To understand HEIF, we need to understand why exactly companies are bidding adieu to JPEG. Take Apple’s Live Photos, for instance. The feature essentially allows you to capture short clips along with a stationary picture so that you can revisit the memory whenever you’d like. It’s a great feature and even Google has begun offering it on the Pixel phones. So what’s the problem?
You see, with JPEG, a live photo, which is made up of a brief video and an image, will have to be saved in two separate files — one as .JPG and another as .MOV. With HEIF, on the contrary, all this information can be dumped into a single container which is easier to manage and takes almost half the space as the former solution.
Why HEIF: More Space, Less Data
That space bit is one of the more critical factors responsible for HEIF’s rapid adoption. As users and phones move to higher resolution content, it’s becoming increasingly difficult to not run out of storage. A single one-minute 4K video will roughly amount to 400MB. However, if stored with HEIF, that size can be brought down to nearly 200MB. These numbers reach exponential marks if we move beyond one minute, obviously. This, in turn, will save you MBs of internet data as well. Web services are expected to integrate HEIF as well. Hence, uploading or streaming content will consume almost half of your data.
Why HEIF: More Colors
In addition to features like Live Photos, HEIF is also better at compressing bursts of photos like in the case of HDR, 3D scene data, depth information, and more. There’s one more significant advantage of shifting to HEIF from JPEG — 16-bit color support. The cameras available on smartphones today are capable of capturing scenes with 10-bit color gamuts, however, because of JPEG, the output you’re presented with is restricted to 8-bit. Therefore, unless you shoot in RAW, you will have more colors to play with especially when you’re trying to click something like a sunset.

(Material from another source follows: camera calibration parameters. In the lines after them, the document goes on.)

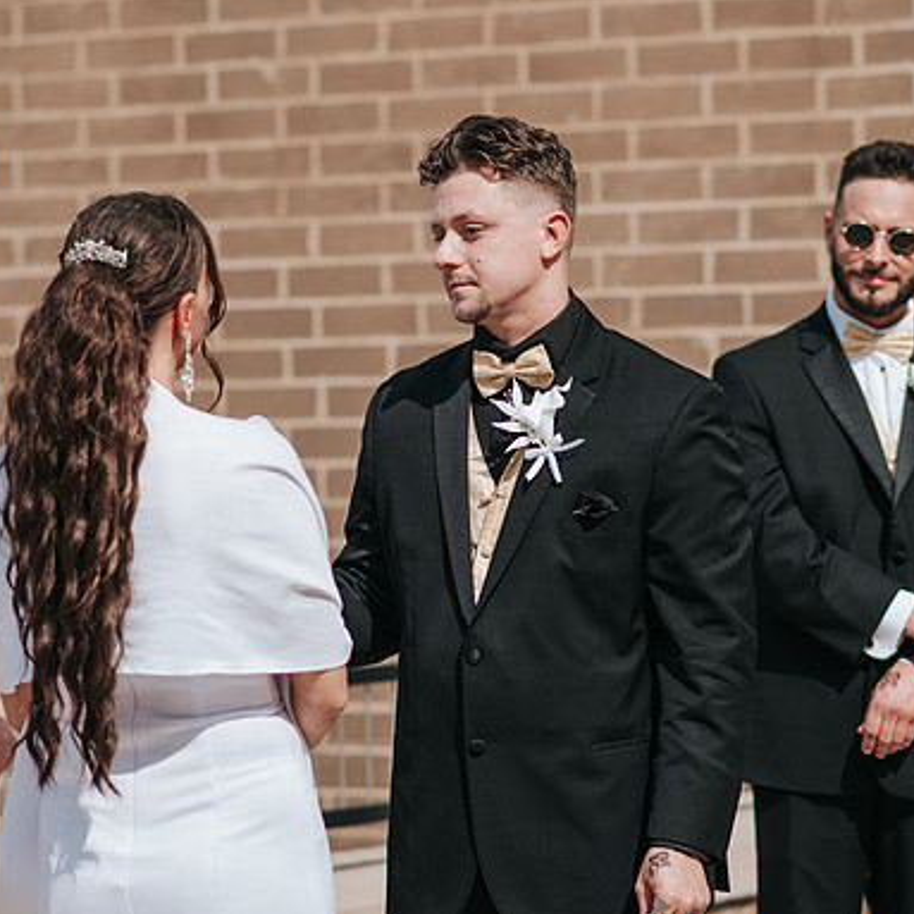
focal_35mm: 164
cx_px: 482
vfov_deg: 10.7
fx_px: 4899
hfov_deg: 10.7
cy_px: 457
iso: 100
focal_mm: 85
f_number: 2.8
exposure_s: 1/2000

Why Not HEIF: It’s Patented
The biggest hurdle, unfortunately, in more companies following suit is the fact that the group behind HEVC, a video compression technology from which HEIF was developed, couldn’t agree on the patent’s licensing fees. This led to that group being split into three separate bodies. Therefore, anyone who wants to add support for HEIF will have to pay them all individually. For folks like Google or Apple, this is no big deal but it’s the smaller companies who will have to think twice.
HEVC is working towards fixing this, though. The licensing administrator recently announced that it’s doing away with fees concerning non-physical distribution like online streaming. Therefore, content platforms can implement HEIF without having to worry about patent charges.
Since everyone is yet to come on board and there are millions of users who will probably never update to a new software like the case of Android fragmentation, sharing HEIF files is a concern as well. Apple, for instance, converts images to JPEG when you try to email them or share on social networks and even offers an option to switch back to JPEG completely if the user wishes to.
Eventually, though, HEIF should become the standard across the industry unless something better comes up in the next few years. Apple had decamped to HEIF almost a year ago. However, Microsoft and Google are just getting started as HEIF support is only available on their latest beta builds which, as you can guess, are not all that popular. Hopefully, HEIF rollout won’t be as big of a mess as USB Type-C and will be available on the majority of devices soon.